## [Provided data]
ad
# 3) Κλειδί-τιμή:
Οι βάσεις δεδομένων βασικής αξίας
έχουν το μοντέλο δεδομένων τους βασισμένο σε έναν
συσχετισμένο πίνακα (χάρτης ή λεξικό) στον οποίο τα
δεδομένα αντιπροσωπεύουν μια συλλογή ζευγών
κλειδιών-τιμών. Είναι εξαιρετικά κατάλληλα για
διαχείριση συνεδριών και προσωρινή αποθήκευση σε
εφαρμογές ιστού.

## [Your goal]
When a line among the entries contains "δεδομένων", pull that line out.

## [Solution to this exercise]
Οι βάσεις δεδομένων βασικής αξίας
έχουν το μοντέλο δεδομένων τους βασισμένο σε έναν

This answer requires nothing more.